Abstract

The purpose of our prospective study was to assess the presentation of Schmorl's nodes (SN) on magnetic resonance imaging (MRI) and investigate their possible association with demographic and clinical findings. Three hundred and thirty-three patients were prospectively included. Thirteen (3.9%) patients were excluded because of contraindication to MRI and/or Scheuermann's disease. The final study population included 320 patients. T1-weighted and short TI inversion recovery sequences were performed to assess SN prevalence, the vertebral level and their anatomical distribution in vertebra. Medical history was recorded focusing on previous diseases including degenerative, rheumatoid and neoplastic disease, and any existing spinal traumatism. Epidemiological information was also obtained, including age, gender, ethnicity, professional and sporting activity. The final study population included 320 patients (172 men, 148 women) with a mean age of 54 years±17.5 (SD) (range: 19-87 years).
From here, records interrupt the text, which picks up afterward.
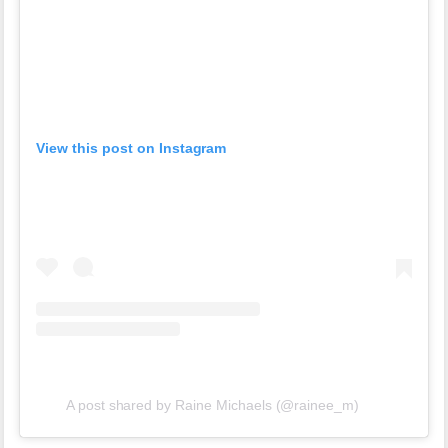
View this post on Instagram
A post shared by Raine Michaels (@rainee_m)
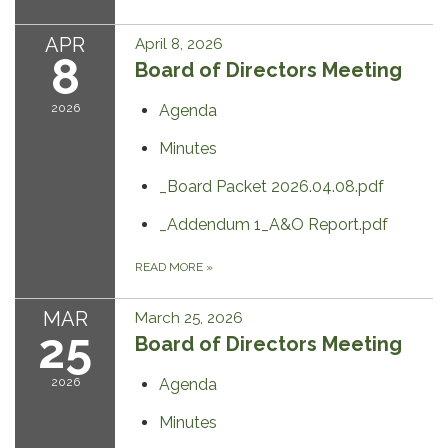
APR
April 8, 2026
8
Board of Directors Meeting
2026
Agenda
Minutes
_Board Packet 2026.04.08.pdf
_Addendum 1_A&O Report.pdf
READ MORE
»
MAR
March 25, 2026
25
Board of Directors Meeting
2026
Agenda
Minutes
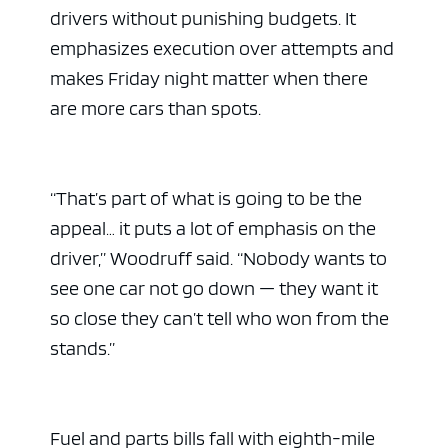
drivers without punishing budgets. It
emphasizes execution over attempts and
makes Friday night matter when there
are more cars than spots.
“That’s part of what is going to be the
appeal… it puts a lot of emphasis on the
driver,” Woodruff said. “Nobody wants to
see one car not go down — they want it
so close they can’t tell who won from the
stands.”
Fuel and parts bills fall with eighth-mile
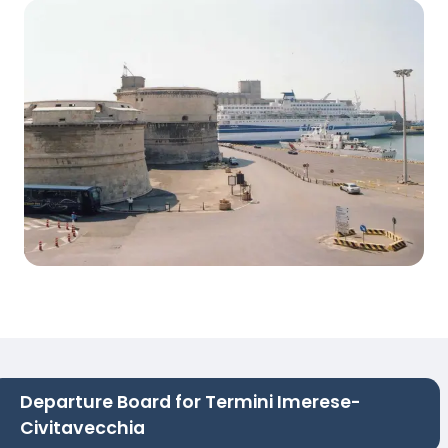
Departure Board for Termini Imerese-
Civitavecchia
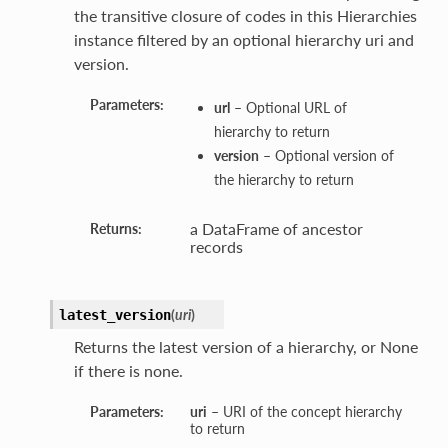
the transitive closure of codes in this Hierarchies
instance filtered by an optional hierarchy uri and
version.
Parameters:
url
– Optional URL of
hierarchy to return
version
– Optional version of
the hierarchy to return
a DataFrame of ancestor
Returns:
records
(
uri
)
latest_version
Returns the latest version of a hierarchy, or None
if there is none.
Parameters:
uri
– URI of the concept hierarchy
to return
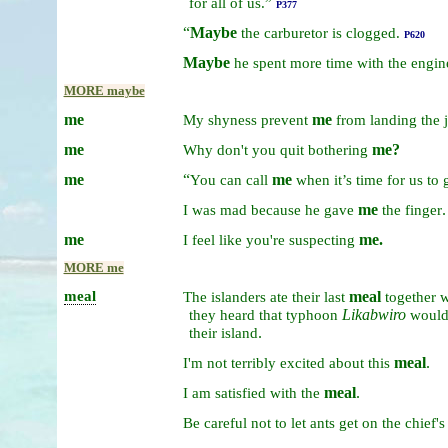
for
all
of
us.”
P377
“
Maybe
the
carburetor
is
clogged.
P620
Maybe
he
spent
more
time
with
the
engin
MORE maybe
me
me
My
shyness
prevent
from
landing
the
me
me?
Why
don't
you
quit
bothering
me
“
me
You
can
call
when
it’s
time
for
us
to
me
.
I
was
mad
because
he
gave
the
finger
me
me.
I
feel
like
you're
suspecting
MORE me
meal
meal
The
islanders
ate
their
last
together
w
Likabwiro
they
heard
that
typhoon
woul
.
their
island
meal
.
I'm
not
terribly
excited
about
this
meal
.
I
am
satisfied
with
the
Be
careful
not
to
let
ants
get
on
the
chief'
A total of 421 SN were found in 158/320 patients (49.4%). SN were localized in thoracic spine for 48%, in lumbar spine for 46% and cervical spine for 6%. The middle part of the thoracic vertebra was the most affected area (80%), mostly in the middle superior endplate (41%). SN were more frequently observed in manual workers who worked more than 10 years (P<0.0001) and less frequently in patients of the 30-39-year-old age group (P=0.0048). No significant associations were found with gender (P=0.17) and remarkable medical history (P=0.21). SN were less frequently observed in patients with sport activities of 1-5hours/week (P=0.04) and those with an African origin (P<0.0001). Our study suggests a potential role for ethnical and physical factors in the pathogenesis of SN. Furthers studies are mandatory to evaluate their clinical relevance, especially in patients such as Caucasian manual workers in whom SN have a high prevalence.